→ **TEXT SEGMENT**:
=-=-=

Search code examples
pythonbeautifulsoupinstagraminstagram-api

How to Webscraping Instagram Profile link BeautifulSoup?


I'm just starting to learn how to web scrape using BeautifulSoup and want to write a simple program that will get the profile links (instagram url) of my idol via FullName in Instagram.

Example: I have FullName list stored in file fullname.txt as follow:

#cat fullname.txt
Cristiano Ronaldo
David Beckham
Michael Jackson

My result desire is:

https://www.instagram.com/cristiano/
https://www.instagram.com/davidbeckham/
https://www.instagram.com/michaeljackson/

Can you give me some suggestions?


Solution

  • This worked for all 3 names, and a few others I added to fullname.txt

    It uses the Requests library and a Bing search to find the correct link, then uses regular expressions to parse the link out of the returned packet.

    
    import requests, re
    
    def bingsearch(searchfor):
    
        link = 'https://www.bing.com/search?q={}&ia=web'.format(searchfor)
    
        ua = {'User-Agent': 'Mozilla/5.0 (Macintosh; Intel Mac OS X 10_8_2) AppleWebKit/537.36 (KHTML, like Gecko) Chrome/27.0.1453.116 Safari/537.36'}
    
        payload = {'q': searchfor}
    
        response = requests.get(link, headers=ua, params=payload)               
    
        try:
            found = re.search('Search Results(.+?)</a>', response.text).group(1)
    
            iglink = re.search('a href="(.+?)"', found).group(1)
    
        except AttributeError:
            iglink = "link not found"
    
        return iglink
    
    
    with open("fullname.txt", "r") as f:
        names = f.readlines()
    
    for name in names:
        name = name.strip().replace(" ", "+")
    
        searchterm = name + "+instagram"
    
        IGLink = bingsearch(searchterm)
    
        print(IGLink)

=-=-=

→ **MATERIAL**:

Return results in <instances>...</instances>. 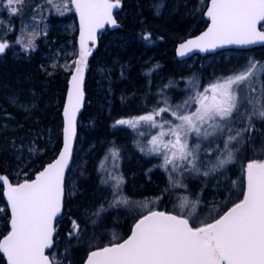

=-=-=

→ **WHAT IS EXPECTED**:
Please translate this sentence from the Instagram scraping thread above into Spanish: "It uses the Requests library and a Bing search to find the correct link, then uses regular expressions to parse the link out of the returned packet."

→ **ANSWER BELOW**:
Utiliza la biblioteca Requests y una búsqueda en Bing para encontrar el enlace correcto, y luego usa expresiones regulares para extraer el enlace del paquete devuelto.